_Activity:_ The forum post below asks about union-based conversions in C++. Which compilers does the poster name as ones where the code works?

3

According to cppreference and Purpose of Unions in C and C++, the code below is UB:

// convert char[8] to uint64_t
uint64_t convert(char c[8]) {
  union{
    uint64_t v;
    char c[8];
  } u;
  for(int i = 0; i < 8; i++) {
    u.c[i] = c[i];
  }
  return u.v;
}

// another example
union U {
  uint64_t v;
  struct{
    uint32_t l;
    uint32_t h;
  }d;
};

uint64_t setlow(uint64_t v, uint32_t l) {
  U u{v};
  u.d.l = l;
  return u.v;
}

However, even though it's UB, this kind of usage gives much convenience and I find it actually works for most compilers(GCC/Clang). So I want to know is there any compiler/implementation in practice that will make the code above break?

_Data:_
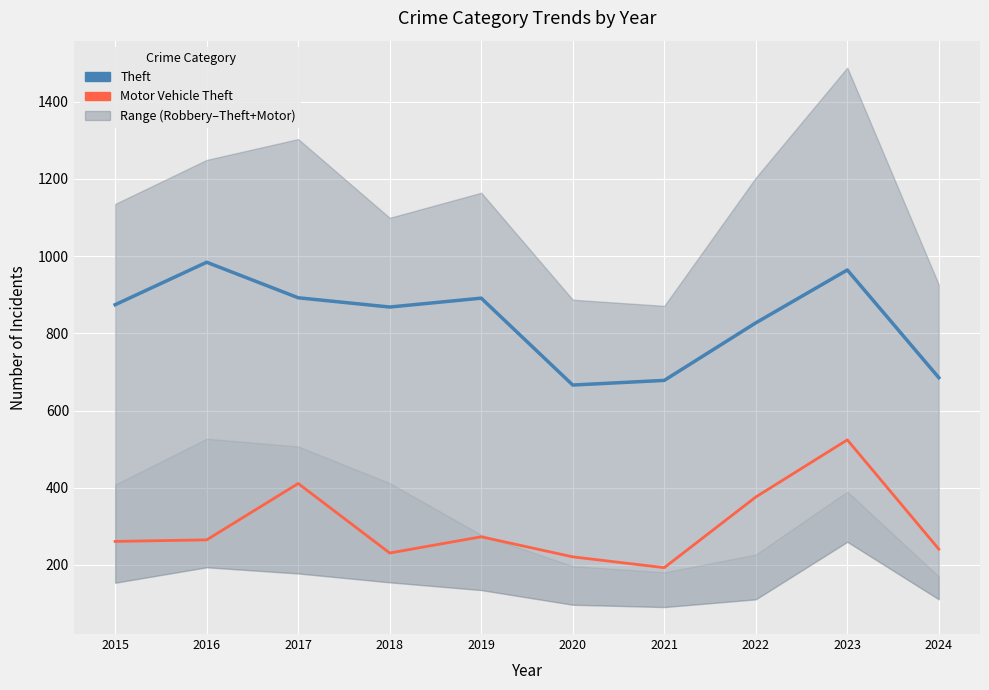

Which series has the largest total across all categories?

Theft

_The completed task:_ GCC and Clang.